Одной дорогой мы идём всегда,
И друг без друга нам не весел пир,-
В дни грозных битв и мирного труда
Мы всюду вместе, русский и башкир.
Мустай Карим.

450 лет тому назад в 1557 году, вскоре после покорения Казани Иваном Грозным, Башкортостан добровольно присоединился к Русскому государству.
В глазах башкир Россия была силой, способной отразить нападения кочевников, сохранить самостоятельность Башкортостана. Одно за другим башкирские племена стали слать к Белому царю, как они прозвали Ивана Грозного, послов. Об этом говорят башкирские летописи. Например, такая. Вождь племени Тати-гасбий созвал людей.
- Согласны ли быть подданными Белого царя? - спросил он. Народ ответил:
-От всей души приветствуем и соглашаемся.
Народ обрел могучего друга и защитника - великий русский народ, с которым пришел к Октябрю. Путь этот был трудный и сложный.
В первый же год совместного существования башкирские конники участвовали в боях плечом к плечу с русскими воинами. На какую бы границу ни звала башкирских джигитов единая Родина-мать, они отзывались немедля. Против какого бы общего врага ни приходилось воевать: против ливонских немцев или крымского хана, польско-шведских интервентов или французского императора, - всадники с Урала вносили ощутимую лепту в победу России.
Особую славу заслужили башкиры в Отечественную войну 1812 года.
Французские генералы в своих мемуарах с ужасом вспоминали о бесстрашных наездниках, вооруженных луками и саблями, и называли их «северными амурами».
Прославленные герои Отечественной войны, Денис Давыдов, Сергей Глинка, Андрей Раевский и другие с уважением и признательностью вспоминали о своих башкирских соратниках по оружию. Многие башкиры были удостоены высоких наград за храбрость, среди награжденных были и женщины-башкирки.
А сами башкиры, возвращаясь домой, пели песни, обращенные к любимой родине:
Уничтожив врагов, точно диких зверей,
Мы с победой вернулись к тебе,
Да, славны боевые традиции уральских джигитов, чьи кони прогарцевали по мостовым поверженных европейских столиц - Берлина в 1760 году и Парижа в 1814 году.
Исподволь крепла дружба простых людей России и Башкортостана, та дружба, о которой мы и говорим сейчас. И те и другие научились видеть, что, помимо зарубежных врагов, есть у них самый страшный и беспощадный врат - русский царизм.
Неспроста так быстро поняли друг друга Салават и Пугачев.
Неспроста протянулись тысячи невидимых нитей между сердцами беглых русских крепостных и башкирских крестьян.
Башкиры многому научились у русских.

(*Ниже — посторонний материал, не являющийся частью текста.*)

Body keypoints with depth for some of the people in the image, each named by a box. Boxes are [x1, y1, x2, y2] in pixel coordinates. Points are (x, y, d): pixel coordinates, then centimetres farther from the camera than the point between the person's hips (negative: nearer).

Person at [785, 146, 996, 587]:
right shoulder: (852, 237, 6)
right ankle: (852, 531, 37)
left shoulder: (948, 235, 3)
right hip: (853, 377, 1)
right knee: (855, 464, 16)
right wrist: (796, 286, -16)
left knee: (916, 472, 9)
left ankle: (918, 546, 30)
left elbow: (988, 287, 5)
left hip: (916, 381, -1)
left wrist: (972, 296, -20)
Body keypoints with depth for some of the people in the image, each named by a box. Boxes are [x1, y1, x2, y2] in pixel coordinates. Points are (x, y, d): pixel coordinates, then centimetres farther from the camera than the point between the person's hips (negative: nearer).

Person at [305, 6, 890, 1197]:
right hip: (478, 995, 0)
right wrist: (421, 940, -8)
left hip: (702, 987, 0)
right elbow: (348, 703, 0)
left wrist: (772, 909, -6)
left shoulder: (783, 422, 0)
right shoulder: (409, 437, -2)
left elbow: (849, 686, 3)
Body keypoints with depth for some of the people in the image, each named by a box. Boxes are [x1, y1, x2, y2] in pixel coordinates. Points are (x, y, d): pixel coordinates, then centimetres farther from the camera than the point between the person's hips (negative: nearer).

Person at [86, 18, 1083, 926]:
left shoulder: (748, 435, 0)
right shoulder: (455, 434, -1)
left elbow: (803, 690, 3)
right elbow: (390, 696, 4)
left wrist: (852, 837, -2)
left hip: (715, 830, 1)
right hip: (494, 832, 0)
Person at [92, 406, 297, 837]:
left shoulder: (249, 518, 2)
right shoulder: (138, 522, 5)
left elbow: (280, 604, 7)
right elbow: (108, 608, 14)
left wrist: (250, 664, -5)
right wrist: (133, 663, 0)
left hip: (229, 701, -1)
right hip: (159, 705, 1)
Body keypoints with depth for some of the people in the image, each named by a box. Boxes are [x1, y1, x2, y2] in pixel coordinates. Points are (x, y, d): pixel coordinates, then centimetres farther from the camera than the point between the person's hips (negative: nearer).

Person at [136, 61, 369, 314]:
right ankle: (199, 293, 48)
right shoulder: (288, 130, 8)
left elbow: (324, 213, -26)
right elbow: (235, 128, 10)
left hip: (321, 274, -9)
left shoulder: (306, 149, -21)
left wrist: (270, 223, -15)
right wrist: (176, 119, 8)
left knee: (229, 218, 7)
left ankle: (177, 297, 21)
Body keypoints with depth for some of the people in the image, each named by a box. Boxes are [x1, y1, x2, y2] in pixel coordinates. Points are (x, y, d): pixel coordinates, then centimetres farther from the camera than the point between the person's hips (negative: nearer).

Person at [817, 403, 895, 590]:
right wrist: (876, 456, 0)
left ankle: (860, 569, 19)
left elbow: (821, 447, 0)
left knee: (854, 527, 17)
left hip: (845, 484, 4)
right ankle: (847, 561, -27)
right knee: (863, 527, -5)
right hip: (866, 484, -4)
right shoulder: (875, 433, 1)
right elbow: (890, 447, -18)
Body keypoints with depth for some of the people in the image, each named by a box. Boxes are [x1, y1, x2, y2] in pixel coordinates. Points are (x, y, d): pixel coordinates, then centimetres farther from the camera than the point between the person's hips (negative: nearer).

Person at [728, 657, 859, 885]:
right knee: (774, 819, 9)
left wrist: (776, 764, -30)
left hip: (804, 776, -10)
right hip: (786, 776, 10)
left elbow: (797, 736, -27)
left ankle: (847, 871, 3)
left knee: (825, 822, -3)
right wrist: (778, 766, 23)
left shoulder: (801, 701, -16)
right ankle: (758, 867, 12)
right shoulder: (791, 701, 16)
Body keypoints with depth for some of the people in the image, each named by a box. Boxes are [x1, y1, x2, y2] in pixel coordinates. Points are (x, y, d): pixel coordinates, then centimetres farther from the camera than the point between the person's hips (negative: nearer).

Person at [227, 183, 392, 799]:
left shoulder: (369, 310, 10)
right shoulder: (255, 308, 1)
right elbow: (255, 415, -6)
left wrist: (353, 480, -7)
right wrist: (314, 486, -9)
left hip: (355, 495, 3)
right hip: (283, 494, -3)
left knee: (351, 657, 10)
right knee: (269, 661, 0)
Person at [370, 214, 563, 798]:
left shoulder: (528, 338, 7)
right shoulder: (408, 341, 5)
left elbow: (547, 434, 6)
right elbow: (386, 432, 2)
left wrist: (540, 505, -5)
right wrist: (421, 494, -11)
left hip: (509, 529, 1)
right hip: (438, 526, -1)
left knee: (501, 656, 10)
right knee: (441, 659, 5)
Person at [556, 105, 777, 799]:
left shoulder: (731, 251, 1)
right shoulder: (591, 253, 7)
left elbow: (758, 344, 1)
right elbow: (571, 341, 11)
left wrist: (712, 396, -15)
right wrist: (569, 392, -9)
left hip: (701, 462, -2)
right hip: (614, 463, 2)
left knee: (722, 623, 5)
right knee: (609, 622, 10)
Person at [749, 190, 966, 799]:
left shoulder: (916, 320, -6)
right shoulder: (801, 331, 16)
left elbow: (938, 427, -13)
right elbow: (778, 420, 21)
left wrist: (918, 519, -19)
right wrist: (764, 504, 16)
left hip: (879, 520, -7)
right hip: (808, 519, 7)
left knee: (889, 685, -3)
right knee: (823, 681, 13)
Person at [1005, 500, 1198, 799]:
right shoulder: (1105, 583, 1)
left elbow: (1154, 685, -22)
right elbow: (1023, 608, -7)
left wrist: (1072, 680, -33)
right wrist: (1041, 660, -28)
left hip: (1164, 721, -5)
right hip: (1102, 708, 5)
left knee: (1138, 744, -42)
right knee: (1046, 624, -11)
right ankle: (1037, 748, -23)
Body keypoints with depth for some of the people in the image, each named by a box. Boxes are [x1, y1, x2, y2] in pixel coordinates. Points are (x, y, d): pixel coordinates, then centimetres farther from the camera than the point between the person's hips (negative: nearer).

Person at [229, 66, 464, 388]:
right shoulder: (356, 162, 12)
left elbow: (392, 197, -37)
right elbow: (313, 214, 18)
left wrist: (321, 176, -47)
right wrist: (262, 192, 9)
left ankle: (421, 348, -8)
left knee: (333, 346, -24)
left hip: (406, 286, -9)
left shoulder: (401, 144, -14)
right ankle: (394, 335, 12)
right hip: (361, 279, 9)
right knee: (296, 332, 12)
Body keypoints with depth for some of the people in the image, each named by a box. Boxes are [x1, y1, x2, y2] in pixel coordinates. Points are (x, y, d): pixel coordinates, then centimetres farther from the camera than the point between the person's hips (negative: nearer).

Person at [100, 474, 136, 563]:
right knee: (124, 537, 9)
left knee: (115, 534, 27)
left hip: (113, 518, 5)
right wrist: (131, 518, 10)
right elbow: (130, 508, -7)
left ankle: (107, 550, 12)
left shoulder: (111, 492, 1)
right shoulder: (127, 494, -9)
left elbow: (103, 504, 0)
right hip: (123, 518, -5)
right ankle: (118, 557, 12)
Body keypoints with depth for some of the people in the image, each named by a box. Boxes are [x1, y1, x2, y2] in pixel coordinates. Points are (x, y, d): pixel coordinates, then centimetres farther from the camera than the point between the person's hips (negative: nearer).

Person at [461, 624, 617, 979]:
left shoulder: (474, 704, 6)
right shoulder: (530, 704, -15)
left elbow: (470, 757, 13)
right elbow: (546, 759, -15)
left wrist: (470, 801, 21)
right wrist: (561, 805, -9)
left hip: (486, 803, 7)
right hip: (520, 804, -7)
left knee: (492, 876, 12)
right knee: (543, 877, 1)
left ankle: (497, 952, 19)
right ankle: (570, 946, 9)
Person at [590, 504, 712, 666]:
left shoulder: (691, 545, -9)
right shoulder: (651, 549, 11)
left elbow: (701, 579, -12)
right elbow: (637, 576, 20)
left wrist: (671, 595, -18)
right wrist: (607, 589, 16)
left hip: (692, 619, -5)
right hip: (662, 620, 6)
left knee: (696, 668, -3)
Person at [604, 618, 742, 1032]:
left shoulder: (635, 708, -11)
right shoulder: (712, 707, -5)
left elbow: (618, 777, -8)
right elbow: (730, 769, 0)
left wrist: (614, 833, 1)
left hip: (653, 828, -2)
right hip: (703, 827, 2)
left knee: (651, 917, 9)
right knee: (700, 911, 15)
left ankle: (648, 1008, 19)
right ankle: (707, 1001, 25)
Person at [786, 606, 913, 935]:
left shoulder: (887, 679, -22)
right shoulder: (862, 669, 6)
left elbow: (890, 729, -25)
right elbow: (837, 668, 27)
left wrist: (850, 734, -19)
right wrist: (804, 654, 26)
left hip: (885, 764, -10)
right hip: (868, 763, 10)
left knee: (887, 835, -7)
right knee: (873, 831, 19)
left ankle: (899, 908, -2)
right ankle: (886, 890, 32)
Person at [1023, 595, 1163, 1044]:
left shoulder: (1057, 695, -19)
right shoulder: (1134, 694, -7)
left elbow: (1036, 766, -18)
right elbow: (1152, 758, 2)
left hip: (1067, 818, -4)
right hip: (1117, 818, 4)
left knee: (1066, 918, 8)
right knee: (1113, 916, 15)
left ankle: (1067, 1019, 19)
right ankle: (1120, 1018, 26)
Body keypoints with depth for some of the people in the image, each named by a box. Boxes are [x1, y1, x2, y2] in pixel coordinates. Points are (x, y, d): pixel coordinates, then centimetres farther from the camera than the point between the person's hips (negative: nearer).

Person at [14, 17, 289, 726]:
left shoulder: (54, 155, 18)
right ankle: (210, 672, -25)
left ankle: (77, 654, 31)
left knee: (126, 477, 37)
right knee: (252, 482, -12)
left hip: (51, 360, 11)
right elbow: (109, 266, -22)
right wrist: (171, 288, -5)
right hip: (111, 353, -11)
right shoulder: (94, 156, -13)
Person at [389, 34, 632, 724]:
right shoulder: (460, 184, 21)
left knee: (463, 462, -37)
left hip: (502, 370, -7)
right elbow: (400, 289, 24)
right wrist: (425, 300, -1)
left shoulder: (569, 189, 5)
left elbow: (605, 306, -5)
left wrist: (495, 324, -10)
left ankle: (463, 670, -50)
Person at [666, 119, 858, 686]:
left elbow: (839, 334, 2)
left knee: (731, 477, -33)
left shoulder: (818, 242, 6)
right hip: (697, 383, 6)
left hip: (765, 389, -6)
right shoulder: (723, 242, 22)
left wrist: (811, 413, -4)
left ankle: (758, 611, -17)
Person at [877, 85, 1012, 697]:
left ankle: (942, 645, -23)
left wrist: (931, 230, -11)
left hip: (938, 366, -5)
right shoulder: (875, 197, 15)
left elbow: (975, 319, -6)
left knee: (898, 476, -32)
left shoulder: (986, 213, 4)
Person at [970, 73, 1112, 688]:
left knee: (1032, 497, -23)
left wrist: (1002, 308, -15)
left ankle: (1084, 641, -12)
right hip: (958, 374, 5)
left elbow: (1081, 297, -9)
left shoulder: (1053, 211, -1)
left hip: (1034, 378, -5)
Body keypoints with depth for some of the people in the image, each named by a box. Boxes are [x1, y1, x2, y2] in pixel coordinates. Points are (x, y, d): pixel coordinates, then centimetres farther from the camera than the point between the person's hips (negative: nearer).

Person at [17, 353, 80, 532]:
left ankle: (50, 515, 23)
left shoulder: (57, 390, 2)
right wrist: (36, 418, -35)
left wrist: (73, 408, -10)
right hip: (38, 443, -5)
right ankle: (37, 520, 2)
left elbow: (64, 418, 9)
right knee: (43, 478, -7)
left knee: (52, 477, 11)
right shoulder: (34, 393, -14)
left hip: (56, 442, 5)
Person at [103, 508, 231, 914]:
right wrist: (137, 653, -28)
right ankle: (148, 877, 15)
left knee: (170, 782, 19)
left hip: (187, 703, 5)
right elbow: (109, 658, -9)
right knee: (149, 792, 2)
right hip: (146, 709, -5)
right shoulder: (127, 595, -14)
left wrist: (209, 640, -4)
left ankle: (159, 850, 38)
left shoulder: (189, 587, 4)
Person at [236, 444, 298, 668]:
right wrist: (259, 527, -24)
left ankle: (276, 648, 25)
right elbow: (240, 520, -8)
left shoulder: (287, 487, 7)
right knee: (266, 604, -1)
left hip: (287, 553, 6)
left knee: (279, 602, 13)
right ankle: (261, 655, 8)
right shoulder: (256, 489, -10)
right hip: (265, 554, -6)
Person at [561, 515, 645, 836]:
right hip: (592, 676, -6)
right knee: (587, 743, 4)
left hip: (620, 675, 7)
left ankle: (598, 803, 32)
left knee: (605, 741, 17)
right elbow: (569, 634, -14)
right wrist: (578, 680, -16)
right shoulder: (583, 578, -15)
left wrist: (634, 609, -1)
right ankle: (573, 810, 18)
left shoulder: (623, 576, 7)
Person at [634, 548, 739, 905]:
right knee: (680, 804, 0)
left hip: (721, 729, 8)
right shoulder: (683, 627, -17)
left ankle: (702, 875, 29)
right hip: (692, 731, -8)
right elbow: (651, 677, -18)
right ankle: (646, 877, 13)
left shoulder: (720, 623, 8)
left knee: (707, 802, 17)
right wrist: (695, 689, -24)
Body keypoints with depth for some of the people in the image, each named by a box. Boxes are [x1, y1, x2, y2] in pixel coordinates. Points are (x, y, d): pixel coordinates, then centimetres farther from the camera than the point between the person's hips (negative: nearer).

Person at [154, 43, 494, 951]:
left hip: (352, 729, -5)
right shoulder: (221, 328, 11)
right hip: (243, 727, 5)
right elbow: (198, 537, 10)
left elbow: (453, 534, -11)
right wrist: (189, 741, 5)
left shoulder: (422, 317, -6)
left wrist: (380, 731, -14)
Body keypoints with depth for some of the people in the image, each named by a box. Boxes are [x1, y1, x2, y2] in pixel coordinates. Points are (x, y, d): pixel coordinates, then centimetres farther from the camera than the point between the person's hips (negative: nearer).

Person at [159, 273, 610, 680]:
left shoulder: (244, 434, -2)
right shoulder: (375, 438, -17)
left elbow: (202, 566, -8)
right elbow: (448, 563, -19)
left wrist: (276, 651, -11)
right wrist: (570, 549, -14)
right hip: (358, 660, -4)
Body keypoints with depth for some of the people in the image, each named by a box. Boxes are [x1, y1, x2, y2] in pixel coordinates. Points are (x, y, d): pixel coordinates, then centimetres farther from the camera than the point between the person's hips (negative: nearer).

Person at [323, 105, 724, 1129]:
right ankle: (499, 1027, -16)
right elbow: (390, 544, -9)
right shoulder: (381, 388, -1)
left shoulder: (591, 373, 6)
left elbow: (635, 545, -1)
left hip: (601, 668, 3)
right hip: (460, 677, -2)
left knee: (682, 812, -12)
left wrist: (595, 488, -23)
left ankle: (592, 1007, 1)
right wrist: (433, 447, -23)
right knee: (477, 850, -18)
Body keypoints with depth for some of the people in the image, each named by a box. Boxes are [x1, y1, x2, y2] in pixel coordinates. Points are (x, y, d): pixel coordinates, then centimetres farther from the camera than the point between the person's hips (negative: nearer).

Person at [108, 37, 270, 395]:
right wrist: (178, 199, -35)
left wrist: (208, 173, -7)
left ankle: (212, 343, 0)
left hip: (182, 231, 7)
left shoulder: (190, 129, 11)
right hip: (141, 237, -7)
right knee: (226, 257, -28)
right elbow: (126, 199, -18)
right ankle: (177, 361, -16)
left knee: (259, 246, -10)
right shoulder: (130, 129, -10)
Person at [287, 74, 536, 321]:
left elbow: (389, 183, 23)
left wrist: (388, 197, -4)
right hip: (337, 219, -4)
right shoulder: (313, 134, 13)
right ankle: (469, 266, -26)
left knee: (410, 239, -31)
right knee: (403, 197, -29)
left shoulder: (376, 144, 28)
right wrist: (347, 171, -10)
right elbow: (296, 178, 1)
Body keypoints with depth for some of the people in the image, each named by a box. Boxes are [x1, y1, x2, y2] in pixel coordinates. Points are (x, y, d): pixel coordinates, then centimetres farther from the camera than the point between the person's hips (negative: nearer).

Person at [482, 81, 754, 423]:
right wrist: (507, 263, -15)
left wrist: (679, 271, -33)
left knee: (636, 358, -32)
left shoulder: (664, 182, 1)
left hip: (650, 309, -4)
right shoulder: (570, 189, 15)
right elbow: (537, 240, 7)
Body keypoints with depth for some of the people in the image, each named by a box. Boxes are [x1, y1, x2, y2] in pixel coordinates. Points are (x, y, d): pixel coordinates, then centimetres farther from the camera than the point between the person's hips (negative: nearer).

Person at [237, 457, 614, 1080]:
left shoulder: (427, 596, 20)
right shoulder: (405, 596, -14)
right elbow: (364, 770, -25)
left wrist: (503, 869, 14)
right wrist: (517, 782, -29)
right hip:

Руки вчерашнего скотовода стиснули рукоять плуга, сработанного рязанским мужиком, и он узнал вкус хлеба.
Великий русский язык проник в башкирскую степь, - и дети темного в прошлом народа стали выходить к свету передовой культуры.
В Башкортостане много деревень не только башкирских и татарских, но и русских, украинских, мордовских, марийских, чувашских...
Ребята далеких башкирских аулов прочитали на родном языке стихи Пушкина. А школьники других национальностей с увлечением прочитали в переводе на русский язык книги башкирских писателей.
Одно солнце над головой, одна земля под ногами. И нет радости более великой, чем та, которая возникает от ощущения дружеских плеч народов всей нашей страны.
Да, верно сказал народный поэт Башкортостана Мустай Карим:
Нам с русскими одна судьба дана.
Четыре века в подвигах и славе
Сплелись корнями наши племена.

Сегодня, 21 сентября, день памяти Мустая Карима. В этот день в прошлом году ушел из жизни великий сын башкирского народа, талантливый драматург и публицист, общественный деятель, кавалер боевых и трудовых орденов, народный поэт Башкортостана. Его произведения стали гордостью российской и мировой культуры.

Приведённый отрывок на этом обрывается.